#### Work request A
In the attitudes flashcards, how many studies were in the Armitage and Conner (2001) meta-analysis?
#### Work request B
Translate this sentence from the attitudes flashcards into Spanish: "The theory of reasoned action (TRA or ToRA) aims to explain the relationship between attitudes and behaviors within human action."
#### Work request C
Extend the flashcards on attitudes and attitude change, picking up right after their last line.

#### Exercise text

______

Week 2- Influencing Real World Behaviours: Attitudes and Attitudinal Change Flashcards
What is an “Attitude”?
A general and enduring positive or negative feeling about some person, object, or issue”
- Some evaluative judgment - the extent to which we hold favourable or unfavourable views of a person, object, or issue…
- Relatively stable
- Affective, cognitive, and behavioural components
Do Attitudes Influence Behaviour?
- Assumption that attitudes underpin/influence actual behaviour
- Early research did not support this assumption
– LaPiere (1934) study
– Wicker (1969) based on 31 studies: r = .30 (r2 = .09) so only
9% of the variance in behaviour was explained by attitudes
Theory of Reasoned Action (TRA)
The theory of reasoned action (TRA or ToRA) aims to explain the relationship between attitudes and behaviors within human action. It is mainly used to predict how individuals will behave based on their pre-existing attitudes and behavioral intentions. An individual’s decision to engage in a particular behavior is based on the outcomes the individual expects will come as a result of performing the behavior
Do intentions result in behaviour?
intentions don’t equal behaviour
Theory of Planned Behaviour (TPB) (see the diagram)
Theory of Planned Behaviour (TPB)
- Attitude toward the behaviour
- Subjective norm
- Perceived behavioural control (PBC)
- Perceived ease and control over engaging in the behaviour
Behavioural intention
Behaviour
What are The TPB’s Indirect Beliefs
Behavioural beliefs (underpin Attitudes)
* What are the advantages of the behaviour?
* What are the disadvantages of the behaviour?
Normative beliefs (underpin Subjective norm)
* Who would approve of my engaging in the behaviour?
* Who would disapprove of my engaging the behaviour?
Control Beliefs (underpin PBC)
* What are the perceived barriers to engaging in the
behaviour?
Why are Salient beliefs important?
- Salient beliefs underpinning a behaviour are the major determinants of that behaviour –> therefore, identify salient beliefs and potentially modify behaviour
- Case Study
Tests of the TPB
- One of most frequently tested/applied model of attitude-behaviour relations
- Well-validated model of attitude-behaviour relations and behaviour prediction
- Reasoned not necessarily rational
- Meta-analytical support for the model and relationships proposed between constructs
- Armitage and Conner (2001)
Meta-analytical support for the TPB
- Armitage & Conner (2001) meta-analysis
- 185 studies which applied the TPB
- Range of social- and health-related behaviours including,
for example,
– eat healthier food,
– alcohol use,
– blood donation,
– commit driving violations
Some Key Findings: Armitage & Conner (2001)
- TPB accounted for 27% and 39% of the variance in behaviour and intention, respectively
- PBC a strong, consistent predictor
- Relative to the other predictors, subjective norm was a weaker predictor
- Theoretically expected that importance varies
“The relative importance of attitude, subjective norm, and
perceived behavioral control in the prediction of intention is
expected to vary across behaviors and situations”
Key aspects to consider in Armitage & Conner (2001)
- Variance unexplained
– Intention-behaviour gap - There is a gap in the variance explained in behaviours versus intentions (more variance explained in intention)

______

#### Data extracts
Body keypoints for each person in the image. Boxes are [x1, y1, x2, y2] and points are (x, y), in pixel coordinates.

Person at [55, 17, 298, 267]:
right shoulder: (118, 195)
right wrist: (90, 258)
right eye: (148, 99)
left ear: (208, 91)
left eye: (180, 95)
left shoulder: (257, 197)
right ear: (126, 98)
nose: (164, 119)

______

#### Written reply A
185 studies that applied the TPB.

#### Written reply B
La teoría de la acción razonada (TRA o ToRA) tiene como objetivo explicar la relación entre las actitudes y los comportamientos dentro de la acción humana.

#### Written reply C
– Overall –> more variance could still be explained in
intention and behaviour
The Intention-Behaviour Gap
- How can intentions be better translated into actual
behaviour? - Gollwitzer (1999)
- Implementation intentions as an important contribution
to the field
Whar are Implementation Intentions?
- They are the “If-then” plans that specify the where, when, and how you will translat Intentions into behaviour
- Evidence supports the value of forming implementation
intentions in increasing the translation of intentions into behaviour - Study examples:
– Orbell, Hodgkins, and Sheeran (1997) BSE study
– Elliott and Armitage (2006) speeding compliance study
Implementation Intentions: BSE Study (Orbell et al., 1997)
- Aim to increase likelihood that women conduct breast
self examinations (BSEs) - Women assigned to an intervention or a control group
– intervention group instructed to identify where and when they would perform their BSE (i.e., implementation intention)
– control group participants received no instructions
Instructions received by Intervention Group participants in the Orbell et al. (1997) study.
You are more likely to carry out your intention to perform BSE if you make a decision about where and when you will do so.
Many women find it most convenient to perform BSE at the start of the morning or last thing at night, in the shower or bath, or while theyare getting dressed in their bedroom or bathroom.
Others like to do it in bed before they go to sleep or prior to getting up. Decide now where and when you will perform BSE in the next month and make a commitment to do so.
What were the findings of the BSE Study
- Orbell et al. (1997) found support for implementation intentions
- 64% of participants in the intervention group (who had formed an implementation intention) reported conducting a BSE one month later compared with 14% in the control group
- Value of implementation intentions has been shown for
various behaviours
Implementation Intentions: Encouraging Compliance with the speed limit (Elliott & Armitage, 2006)
- Similar design to the Orbell et al. (1997) BSE study in
that participants randomly assigned to intervention or
control group - Intervention group received instructions to form an
implementation intention while control group did not…
Instructions received by Intervention Group participants in the Elliott and Armitage (2006) study.
Many drivers exceed the speed limit, even though they may not intend to. If you form a specific plan of exactly when, where, and how you will keep to the speed limit, you are more likely to actually do it. We would like you to try to keep within the speed limit when you are driving in 30-mph areas over the next month.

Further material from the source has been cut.